Short task A
In the records, starting at the line containing "locality: Occidentales Selectae." and ending at the line containing "catalogue / barcode: US 818661", substitute "collected by" for "collectors" and leave everything else unchanged.

Selected excerpt
#####

08 April 2007

Book Review: Odd One Out by Monica McInerney

New Year’s Reading Resolutions #9

Odd One Out In a family composed of a poet, an artist, a fashion designer, a jewellery designer, and a stage-and-screen lighting genius, Sylvie is the odd one out: she’s an office temp. At the moment, though, she’s back living in the family home, working for her mother and sisters, and being the general dogsbody at her sister Vanessa’s wedding. The crowning humiliation comes when her great-aunt Millicent asks Sylvie - just in time to be overheard by all present - to accept a job as her companion, so they can be ‘two old maids together’.

Fortunately big brother Sebastian arrives to rescue her, dragging her down to Melbourne for three weeks to flat-sit while he’s doing a tv show’s lights on location. While Sylvie’s in residence, he has his friend Leila deliver the first clue in a treasure-hunt like those he sent her on when she was a kid. The hunt leads her first to the local bookstore and cute assistant Max, and eventually to an ill-fated meeting with her estranged father ... via an equally ill-fated dinner party at which Max meets Leila. Along the way Sylvie’s Sydney temp agency boss offers her a job managing the new Melbourne branch. But when disaster strikes back home, will Sylvie give up her new Melbourne life?

I liked Sylvie from the moment I read the words ‘At only five foot two, she’d learnt to avoid complicated patterns or fussy designs’. A fictional kindred spirit, since I am, if I’m being honest, only five foot two myself. Then I read on and learned that she was ... the general dogsbody. Not just at the wedding, but constantly, keeping things running for her mother and sisters and doing all their errands while they swanned around being their famous artistic selves. Yes, it’s another downtrodden chick-lit heroine, overworked and under-appreciated, accepting their lot until being urged to quit by concerned family and friends. Or until being hauled away by her brother. Who she called for help with the first clue. Then she turned to Max for assistance. Then she screwed up things with him before they even got off the ground by assuming he was like her ex. For which she forgot to apologise, with the result that he assumed she wasn’t interested and felt free to pursue Leila. At the dinner party which Sylvie nearly stuffed completely because she didn’t notice that all the dishes in each course had different preparation times. Finally she decided that a hectic office job wasn’t for her (even though she was happy enough to slave away for her family) and moved in with her great-aunt after all ... probably where she would have ended up if she hadn’t gone to Melbourne at all.

#####

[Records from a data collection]

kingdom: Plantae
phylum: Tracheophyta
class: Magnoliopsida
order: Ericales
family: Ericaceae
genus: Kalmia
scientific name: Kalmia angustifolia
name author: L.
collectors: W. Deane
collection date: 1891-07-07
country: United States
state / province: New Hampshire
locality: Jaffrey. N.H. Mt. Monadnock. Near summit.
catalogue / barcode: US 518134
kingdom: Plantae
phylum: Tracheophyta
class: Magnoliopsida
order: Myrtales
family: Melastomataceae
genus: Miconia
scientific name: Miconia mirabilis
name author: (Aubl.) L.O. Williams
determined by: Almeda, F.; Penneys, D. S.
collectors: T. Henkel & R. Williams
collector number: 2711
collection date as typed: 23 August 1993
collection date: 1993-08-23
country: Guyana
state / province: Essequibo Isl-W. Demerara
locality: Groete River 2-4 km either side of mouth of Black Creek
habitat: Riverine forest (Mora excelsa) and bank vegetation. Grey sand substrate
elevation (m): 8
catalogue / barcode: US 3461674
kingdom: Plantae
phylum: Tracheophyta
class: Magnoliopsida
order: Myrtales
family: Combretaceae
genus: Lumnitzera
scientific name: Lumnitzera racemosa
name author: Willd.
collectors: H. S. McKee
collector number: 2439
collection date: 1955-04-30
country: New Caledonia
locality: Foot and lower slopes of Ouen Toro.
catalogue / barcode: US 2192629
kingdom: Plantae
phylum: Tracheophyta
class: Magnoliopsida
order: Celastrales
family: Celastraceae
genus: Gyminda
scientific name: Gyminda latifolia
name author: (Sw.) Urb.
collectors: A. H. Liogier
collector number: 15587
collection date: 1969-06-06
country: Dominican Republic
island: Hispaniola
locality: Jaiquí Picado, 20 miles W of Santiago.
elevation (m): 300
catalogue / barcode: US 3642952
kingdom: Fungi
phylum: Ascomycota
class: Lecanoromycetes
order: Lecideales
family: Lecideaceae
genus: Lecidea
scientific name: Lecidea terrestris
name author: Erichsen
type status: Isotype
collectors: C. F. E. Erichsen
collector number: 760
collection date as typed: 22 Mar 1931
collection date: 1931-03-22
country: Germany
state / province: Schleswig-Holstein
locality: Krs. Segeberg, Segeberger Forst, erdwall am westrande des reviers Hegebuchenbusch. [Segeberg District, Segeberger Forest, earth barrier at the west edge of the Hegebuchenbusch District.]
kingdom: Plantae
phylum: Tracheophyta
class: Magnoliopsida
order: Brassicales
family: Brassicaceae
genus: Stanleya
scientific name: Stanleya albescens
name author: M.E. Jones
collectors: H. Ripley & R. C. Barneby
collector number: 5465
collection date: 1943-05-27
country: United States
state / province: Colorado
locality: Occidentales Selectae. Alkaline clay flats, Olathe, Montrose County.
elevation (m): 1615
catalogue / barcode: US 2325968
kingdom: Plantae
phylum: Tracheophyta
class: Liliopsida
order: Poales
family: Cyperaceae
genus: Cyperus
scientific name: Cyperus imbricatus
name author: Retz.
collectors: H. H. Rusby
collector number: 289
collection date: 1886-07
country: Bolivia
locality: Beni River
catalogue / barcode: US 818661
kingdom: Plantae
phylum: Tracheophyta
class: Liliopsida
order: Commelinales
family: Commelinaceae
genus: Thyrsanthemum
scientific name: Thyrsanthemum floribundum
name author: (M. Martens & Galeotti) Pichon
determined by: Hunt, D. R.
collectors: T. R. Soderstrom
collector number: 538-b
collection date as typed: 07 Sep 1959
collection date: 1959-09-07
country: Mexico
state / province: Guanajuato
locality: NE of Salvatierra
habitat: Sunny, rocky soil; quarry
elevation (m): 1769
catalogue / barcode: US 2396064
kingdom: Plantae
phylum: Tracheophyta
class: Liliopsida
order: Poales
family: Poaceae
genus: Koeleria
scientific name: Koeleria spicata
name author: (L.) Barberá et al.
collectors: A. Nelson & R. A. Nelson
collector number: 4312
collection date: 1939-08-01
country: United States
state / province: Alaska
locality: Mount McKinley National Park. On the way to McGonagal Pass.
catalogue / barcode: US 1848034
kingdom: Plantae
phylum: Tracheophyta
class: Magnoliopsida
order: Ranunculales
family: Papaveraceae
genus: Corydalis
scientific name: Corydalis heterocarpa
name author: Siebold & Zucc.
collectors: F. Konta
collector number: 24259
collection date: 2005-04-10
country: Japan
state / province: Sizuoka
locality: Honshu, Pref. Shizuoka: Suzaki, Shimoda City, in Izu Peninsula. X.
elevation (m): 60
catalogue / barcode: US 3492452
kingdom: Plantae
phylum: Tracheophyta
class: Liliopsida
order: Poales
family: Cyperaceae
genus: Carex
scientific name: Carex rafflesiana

#####

Short task B
Reproduce the passage from the book review starting at "08 April 2007" and ending at "old maids together’.", copying it word for word.

Written response A
locality: Occidentales Selectae. Alkaline clay flats, Olathe, Montrose County.
elevation (m): 1615
catalogue / barcode: US 2325968
kingdom: Plantae
phylum: Tracheophyta
class: Liliopsida
order: Poales
family: Cyperaceae
genus: Cyperus
scientific name: Cyperus imbricatus
name author: Retz.
collected by: H. H. Rusby
collector number: 289
collection date: 1886-07
country: Bolivia
locality: Beni River
catalogue / barcode: US 818661

Written response B
08 April 2007

Book Review: Odd One Out by Monica McInerney

New Year’s Reading Resolutions #9

Odd One Out In a family composed of a poet, an artist, a fashion designer, a jewellery designer, and a stage-and-screen lighting genius, Sylvie is the odd one out: she’s an office temp. At the moment, though, she’s back living in the family home, working for her mother and sisters, and being the general dogsbody at her sister Vanessa’s wedding. The crowning humiliation comes when her great-aunt Millicent asks Sylvie - just in time to be overheard by all present - to accept a job as her companion, so they can be ‘two old maids together’.